AI CONTROL PLANE MVP CHECKLIST (CUSTOMER-AUDITABLE)

Goal: turn an “AI feature” into a customer-governable subsystem with clear controls, logs, and fallbacks.

1) SINGLE GATEWAY (NON-NEGOTIABLE)
- All LLM calls flow through one internal service or module.
- Gateway records: tenant, user, feature/workflow, timestamp, provider, model alias.
- Gateway supports provider abstraction (at least two providers or two model routes, even if one is inactive).

2) TRACE SCHEMA (STRUCTURED, NOT RAW)
Capture these buckets per request:
- Intent: feature name, workflow step, user role, tenant ID.
- Inputs: prompt template ID, retrieval query summary, sources used.
- Execution: provider, model/version alias, tool calls invoked (names only), latency class.
- Outputs: output ID, citations/grounding references if you provide them.
- Controls: policy decisions (allowed/blocked/modified) + policy IDs.

3) CUSTOMER POLICIES (SHIP 3 FIRST)
Policy A: Data boundary
- Allowlist retrieval sources (e.g., only specific indexes, connectors, or collections).
- Redaction rules for sensitive fields before leaving your system.

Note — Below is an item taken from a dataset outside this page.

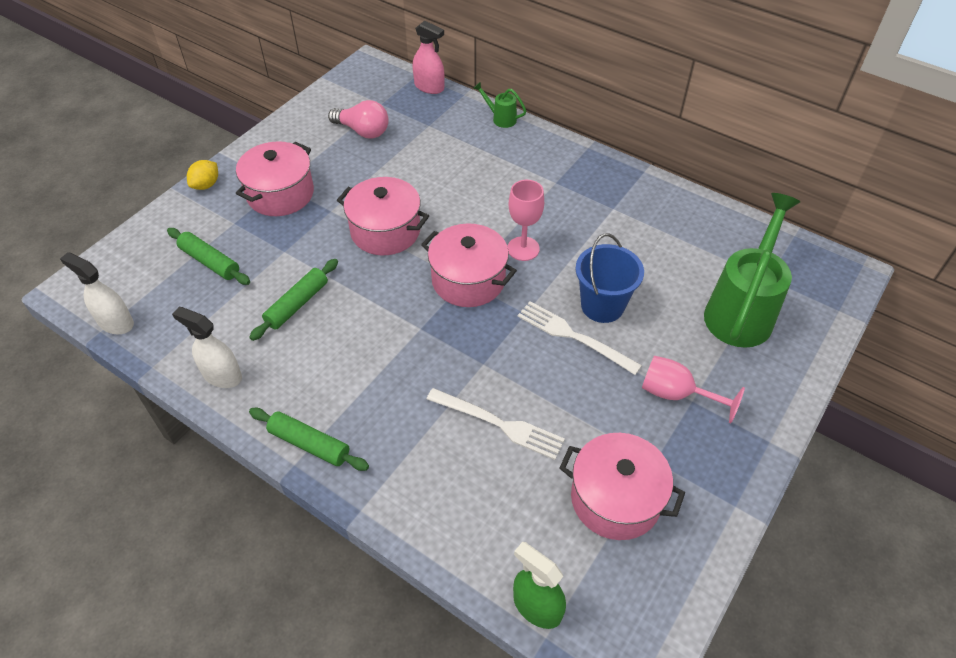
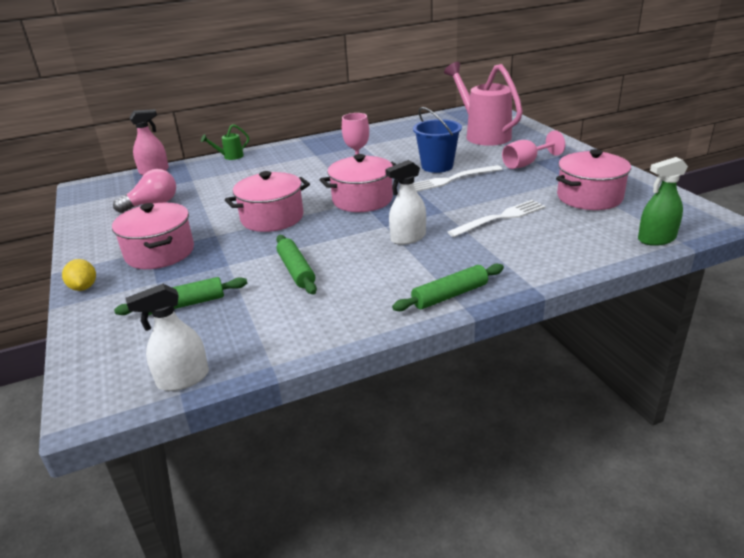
camera: 55 degrees left, 20 degrees down
(222, 375) = (330, 325): white spray bottle -> white spray bottle (408, 238)
(741, 311) = (483, 135): green watering can -> pink watering can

Policy B: Tool-use restrictions
- Per-tenant toggle for tool calling.
- Per-tool allowlist (e.g., “web browsing off”, “CRM write actions off”).

Policy C: Spend/rate caps
- Quotas per tenant (requests/day or token budget) and alerting on thresholds.
- Hard stop behavior defined (block vs downgrade to cheaper model vs disable feature).

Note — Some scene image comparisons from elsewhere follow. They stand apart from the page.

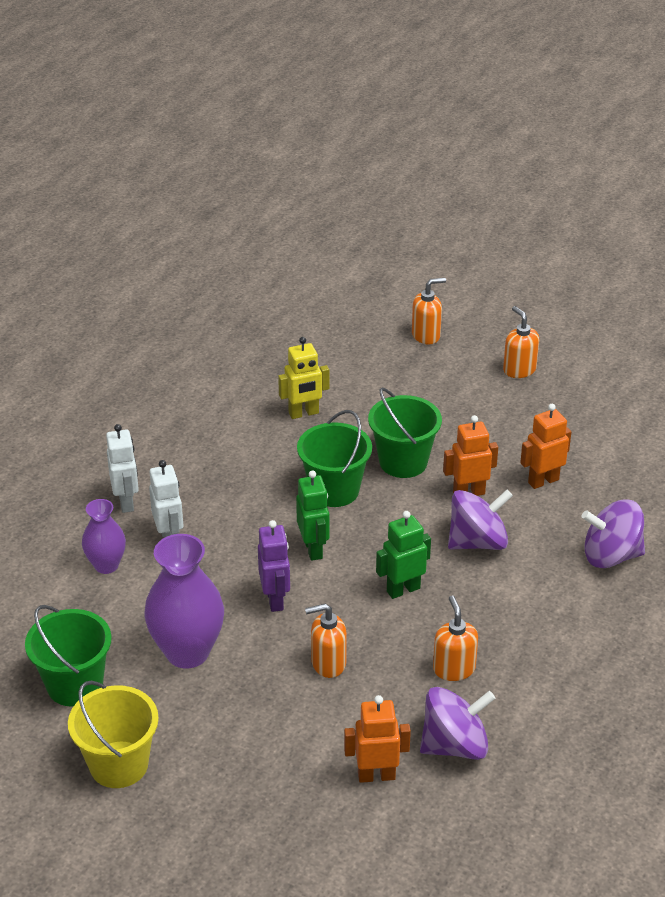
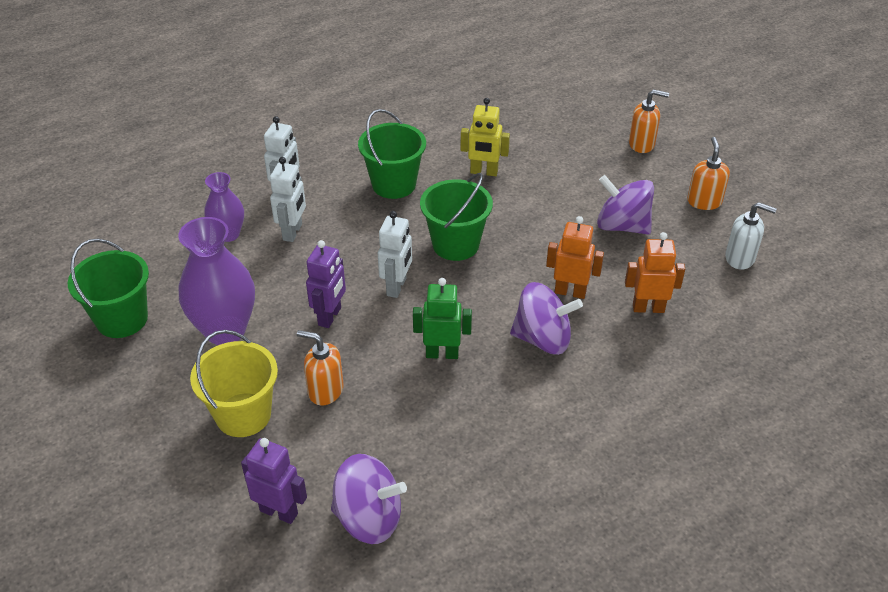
camera: 30 degrees right, 5 degrees up
(119, 764) = (94, 400): yellow bucket -> yellow bucket (243, 415)
(313, 549) = (397, 287): green robot -> white robot
(376, 775) = (279, 512): orange robot -> purple robot
(403, 462) = (534, 243): green bucket -> green bucket (394, 184)
(454, 669) = (427, 445): orange soap dispenser -> none
(585, 409) = (740, 258): none -> white soap dispenser
(611, 555) = (659, 404): purple spinning top -> purple spinning top (622, 226)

4) CUSTOMER-FACING UI (MINIMUM VIABLE)
- “AI Activity” page: filter by date, user, feature, allowed/blocked.
- Drill-down view shows model/provider, retrieval sources, and policy decisions.
- Export option (CSV/JSON) for audits.

5) KILL SWITCH + DEGRADED MODE
- Feature flag per tenant and per group/role.
- Defined fallback behavior when provider fails (disable AI step, deterministic rules, cached response, or “manual review required”).
- Runbook link visible to internal on-call; customer messaging prepared.

6) RETENTION + PRIVACY DEFAULTS
- Explicit retention settings for traces (default short; extend only by policy).
- Avoid storing raw prompts unless required; prefer template IDs + redacted fields.
- Separate sensitive payload storage from metadata; document access controls.

7) INCIDENT READINESS
- Provider status monitoring (OpenAI/Anthropic/Azure where applicable) wired to your alerting.
- Incident log ties customer-visible impact to provider events.
- Post-incident review template: what policies fired, what routing did, what failed.

Acceptance test: pick one real workflow and prove you can answer, from your UI and exports: which model ran, what data sources were used, what policies applied, what the output ID is, and how to disable it for a single tenant in under a minute.